**Assignment:**
Copy every line below that has the word "optical" in it.

** Dataset records follows **

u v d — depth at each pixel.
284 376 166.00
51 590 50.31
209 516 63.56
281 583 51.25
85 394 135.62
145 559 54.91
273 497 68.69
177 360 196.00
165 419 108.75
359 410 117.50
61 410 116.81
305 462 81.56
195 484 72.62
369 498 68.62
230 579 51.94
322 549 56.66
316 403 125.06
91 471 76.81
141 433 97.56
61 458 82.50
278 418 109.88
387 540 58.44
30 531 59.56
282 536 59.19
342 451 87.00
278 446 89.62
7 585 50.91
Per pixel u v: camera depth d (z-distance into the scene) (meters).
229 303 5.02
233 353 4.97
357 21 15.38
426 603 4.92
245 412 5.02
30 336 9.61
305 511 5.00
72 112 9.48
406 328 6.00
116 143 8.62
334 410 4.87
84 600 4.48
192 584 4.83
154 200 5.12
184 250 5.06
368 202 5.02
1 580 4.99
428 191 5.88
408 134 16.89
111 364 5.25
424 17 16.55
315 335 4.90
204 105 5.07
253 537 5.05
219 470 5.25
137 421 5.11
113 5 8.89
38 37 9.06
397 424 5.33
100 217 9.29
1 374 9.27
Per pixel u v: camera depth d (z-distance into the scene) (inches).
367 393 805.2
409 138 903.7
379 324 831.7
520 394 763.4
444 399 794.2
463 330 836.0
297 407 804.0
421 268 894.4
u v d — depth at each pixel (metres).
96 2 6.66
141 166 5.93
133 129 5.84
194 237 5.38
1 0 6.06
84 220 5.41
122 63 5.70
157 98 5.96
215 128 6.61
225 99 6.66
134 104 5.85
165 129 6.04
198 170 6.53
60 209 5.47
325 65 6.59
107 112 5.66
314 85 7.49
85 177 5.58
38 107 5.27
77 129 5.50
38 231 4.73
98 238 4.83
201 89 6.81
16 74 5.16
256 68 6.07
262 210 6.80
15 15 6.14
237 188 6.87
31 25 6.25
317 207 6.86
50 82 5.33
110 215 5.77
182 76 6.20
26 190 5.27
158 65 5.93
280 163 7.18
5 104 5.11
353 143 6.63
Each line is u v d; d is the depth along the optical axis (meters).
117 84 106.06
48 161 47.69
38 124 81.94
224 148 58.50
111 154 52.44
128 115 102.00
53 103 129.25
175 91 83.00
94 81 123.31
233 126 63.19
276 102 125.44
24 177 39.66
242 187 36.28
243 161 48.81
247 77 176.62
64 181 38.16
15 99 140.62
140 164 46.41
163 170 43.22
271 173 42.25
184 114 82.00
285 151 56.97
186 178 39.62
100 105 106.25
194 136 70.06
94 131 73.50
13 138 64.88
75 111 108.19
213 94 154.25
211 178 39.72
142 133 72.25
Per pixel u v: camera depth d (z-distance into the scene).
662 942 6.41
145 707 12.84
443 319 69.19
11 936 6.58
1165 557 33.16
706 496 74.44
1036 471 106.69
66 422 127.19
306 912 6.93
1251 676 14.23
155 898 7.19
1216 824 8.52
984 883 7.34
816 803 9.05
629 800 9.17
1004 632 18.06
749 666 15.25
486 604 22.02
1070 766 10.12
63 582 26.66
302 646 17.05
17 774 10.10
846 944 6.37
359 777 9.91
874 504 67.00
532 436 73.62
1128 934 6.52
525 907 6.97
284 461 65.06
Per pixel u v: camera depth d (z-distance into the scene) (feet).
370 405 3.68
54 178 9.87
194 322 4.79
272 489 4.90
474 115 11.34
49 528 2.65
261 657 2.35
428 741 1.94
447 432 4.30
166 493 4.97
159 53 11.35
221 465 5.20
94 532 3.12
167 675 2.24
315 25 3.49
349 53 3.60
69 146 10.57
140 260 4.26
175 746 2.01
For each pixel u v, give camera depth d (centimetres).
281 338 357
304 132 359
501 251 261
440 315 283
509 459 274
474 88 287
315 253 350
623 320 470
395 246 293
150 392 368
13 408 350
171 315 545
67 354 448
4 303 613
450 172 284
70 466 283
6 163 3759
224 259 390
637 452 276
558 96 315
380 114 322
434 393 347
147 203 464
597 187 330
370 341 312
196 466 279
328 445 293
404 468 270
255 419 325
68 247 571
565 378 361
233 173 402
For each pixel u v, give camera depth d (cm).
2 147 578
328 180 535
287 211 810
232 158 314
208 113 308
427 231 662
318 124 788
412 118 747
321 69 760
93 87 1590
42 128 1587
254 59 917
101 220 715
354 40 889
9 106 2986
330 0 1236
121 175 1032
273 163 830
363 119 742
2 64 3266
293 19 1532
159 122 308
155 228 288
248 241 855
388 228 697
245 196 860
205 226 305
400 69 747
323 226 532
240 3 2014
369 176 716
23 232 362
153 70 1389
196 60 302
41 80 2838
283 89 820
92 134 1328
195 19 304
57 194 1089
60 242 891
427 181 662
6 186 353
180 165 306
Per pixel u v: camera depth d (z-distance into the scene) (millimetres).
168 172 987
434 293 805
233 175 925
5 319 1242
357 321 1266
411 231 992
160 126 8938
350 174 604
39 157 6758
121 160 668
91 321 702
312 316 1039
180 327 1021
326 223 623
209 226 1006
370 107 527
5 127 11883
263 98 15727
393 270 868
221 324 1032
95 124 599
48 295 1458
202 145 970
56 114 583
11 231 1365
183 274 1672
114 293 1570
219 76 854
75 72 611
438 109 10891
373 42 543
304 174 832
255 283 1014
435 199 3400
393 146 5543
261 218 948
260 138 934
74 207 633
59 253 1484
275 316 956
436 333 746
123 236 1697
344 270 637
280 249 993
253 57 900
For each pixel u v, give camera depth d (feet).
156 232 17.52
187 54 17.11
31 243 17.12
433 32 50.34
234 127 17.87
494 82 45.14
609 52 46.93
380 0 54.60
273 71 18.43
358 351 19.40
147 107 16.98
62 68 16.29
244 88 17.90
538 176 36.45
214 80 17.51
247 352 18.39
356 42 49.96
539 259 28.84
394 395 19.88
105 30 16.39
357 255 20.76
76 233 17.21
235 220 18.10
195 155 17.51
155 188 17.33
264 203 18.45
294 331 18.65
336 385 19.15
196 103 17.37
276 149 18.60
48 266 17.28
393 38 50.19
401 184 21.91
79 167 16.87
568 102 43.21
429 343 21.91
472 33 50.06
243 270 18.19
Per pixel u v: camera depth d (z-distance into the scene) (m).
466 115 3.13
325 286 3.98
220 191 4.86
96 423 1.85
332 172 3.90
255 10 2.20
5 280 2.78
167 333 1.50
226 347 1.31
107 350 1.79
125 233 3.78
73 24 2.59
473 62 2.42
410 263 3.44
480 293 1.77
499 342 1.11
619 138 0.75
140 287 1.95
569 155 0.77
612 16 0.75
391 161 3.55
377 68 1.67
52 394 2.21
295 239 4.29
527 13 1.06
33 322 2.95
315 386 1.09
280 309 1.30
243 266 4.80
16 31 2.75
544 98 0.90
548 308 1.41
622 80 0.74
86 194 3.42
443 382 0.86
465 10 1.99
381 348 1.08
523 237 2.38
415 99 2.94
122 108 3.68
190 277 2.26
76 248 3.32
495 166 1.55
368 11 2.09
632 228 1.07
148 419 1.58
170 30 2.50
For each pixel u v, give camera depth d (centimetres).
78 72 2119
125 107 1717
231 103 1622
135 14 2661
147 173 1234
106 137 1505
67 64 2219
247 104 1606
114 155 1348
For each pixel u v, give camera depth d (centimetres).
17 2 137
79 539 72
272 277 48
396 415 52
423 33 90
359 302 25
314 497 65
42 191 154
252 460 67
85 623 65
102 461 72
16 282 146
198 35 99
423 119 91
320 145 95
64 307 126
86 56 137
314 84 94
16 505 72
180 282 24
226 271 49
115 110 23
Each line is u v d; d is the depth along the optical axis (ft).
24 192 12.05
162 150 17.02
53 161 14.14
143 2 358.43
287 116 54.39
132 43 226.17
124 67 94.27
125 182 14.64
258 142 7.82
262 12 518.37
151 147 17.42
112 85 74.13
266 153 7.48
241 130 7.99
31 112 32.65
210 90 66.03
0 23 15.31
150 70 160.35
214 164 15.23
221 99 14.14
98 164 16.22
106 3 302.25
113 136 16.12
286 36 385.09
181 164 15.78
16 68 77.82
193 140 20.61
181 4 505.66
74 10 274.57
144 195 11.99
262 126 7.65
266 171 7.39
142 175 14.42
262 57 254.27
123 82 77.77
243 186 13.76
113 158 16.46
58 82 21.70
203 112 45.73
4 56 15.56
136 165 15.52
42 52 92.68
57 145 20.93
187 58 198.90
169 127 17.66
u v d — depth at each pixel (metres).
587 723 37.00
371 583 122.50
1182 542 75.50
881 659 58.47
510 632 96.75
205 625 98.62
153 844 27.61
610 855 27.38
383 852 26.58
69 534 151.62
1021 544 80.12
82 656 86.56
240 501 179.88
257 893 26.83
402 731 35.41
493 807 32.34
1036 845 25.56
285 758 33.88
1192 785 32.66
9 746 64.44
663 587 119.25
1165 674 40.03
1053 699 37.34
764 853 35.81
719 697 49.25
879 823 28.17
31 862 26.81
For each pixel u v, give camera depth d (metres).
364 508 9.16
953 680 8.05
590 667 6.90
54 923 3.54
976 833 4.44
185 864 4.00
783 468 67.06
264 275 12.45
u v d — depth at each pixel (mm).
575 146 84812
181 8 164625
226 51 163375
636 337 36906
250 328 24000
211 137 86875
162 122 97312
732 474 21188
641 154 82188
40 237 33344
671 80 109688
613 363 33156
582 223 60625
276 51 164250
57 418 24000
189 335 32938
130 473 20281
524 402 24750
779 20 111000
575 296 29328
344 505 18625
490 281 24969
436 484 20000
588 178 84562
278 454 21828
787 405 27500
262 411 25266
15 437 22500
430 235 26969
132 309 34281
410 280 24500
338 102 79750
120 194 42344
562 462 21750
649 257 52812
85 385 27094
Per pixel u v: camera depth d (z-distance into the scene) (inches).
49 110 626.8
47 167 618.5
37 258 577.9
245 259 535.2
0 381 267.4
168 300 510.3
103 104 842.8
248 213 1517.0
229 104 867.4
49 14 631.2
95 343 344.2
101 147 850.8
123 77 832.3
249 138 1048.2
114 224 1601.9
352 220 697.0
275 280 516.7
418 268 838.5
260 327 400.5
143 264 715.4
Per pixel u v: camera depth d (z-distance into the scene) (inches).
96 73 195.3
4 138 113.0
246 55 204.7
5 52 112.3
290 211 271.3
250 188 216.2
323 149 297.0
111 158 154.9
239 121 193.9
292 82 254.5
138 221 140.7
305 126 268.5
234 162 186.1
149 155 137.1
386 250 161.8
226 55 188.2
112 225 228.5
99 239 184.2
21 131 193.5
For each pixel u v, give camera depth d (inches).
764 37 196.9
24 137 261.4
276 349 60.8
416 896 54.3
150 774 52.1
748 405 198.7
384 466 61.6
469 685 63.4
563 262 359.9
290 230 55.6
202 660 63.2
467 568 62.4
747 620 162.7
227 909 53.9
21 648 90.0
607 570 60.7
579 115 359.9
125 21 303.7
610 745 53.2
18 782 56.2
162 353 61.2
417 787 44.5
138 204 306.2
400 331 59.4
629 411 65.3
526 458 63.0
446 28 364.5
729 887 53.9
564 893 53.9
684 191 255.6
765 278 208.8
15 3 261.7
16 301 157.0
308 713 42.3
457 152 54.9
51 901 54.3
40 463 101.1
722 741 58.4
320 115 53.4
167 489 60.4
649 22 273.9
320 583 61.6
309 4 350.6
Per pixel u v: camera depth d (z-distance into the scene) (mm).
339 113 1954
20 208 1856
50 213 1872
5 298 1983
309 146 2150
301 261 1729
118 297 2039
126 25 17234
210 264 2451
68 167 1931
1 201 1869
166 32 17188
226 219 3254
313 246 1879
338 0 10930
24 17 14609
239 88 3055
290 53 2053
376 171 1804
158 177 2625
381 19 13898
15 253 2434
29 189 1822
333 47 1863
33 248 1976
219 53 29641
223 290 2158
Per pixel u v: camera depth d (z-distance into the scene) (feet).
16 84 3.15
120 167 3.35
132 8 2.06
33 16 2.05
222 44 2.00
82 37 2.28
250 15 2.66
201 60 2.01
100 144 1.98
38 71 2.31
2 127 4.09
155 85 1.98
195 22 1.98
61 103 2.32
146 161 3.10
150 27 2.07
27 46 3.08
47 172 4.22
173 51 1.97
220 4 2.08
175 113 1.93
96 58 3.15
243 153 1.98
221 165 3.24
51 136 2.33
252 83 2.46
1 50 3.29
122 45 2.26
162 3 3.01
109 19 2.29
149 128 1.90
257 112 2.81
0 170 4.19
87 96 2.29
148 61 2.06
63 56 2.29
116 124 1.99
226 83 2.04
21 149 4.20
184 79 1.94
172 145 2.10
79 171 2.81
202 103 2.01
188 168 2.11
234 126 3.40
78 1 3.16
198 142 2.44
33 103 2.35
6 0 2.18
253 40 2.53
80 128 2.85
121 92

** End of Dataset records **

**Solution to this exercise:**
Each line is u v d; d is the depth along the optical axis (meters).
Each line is u v d; d is the depth along the optical axis (ft).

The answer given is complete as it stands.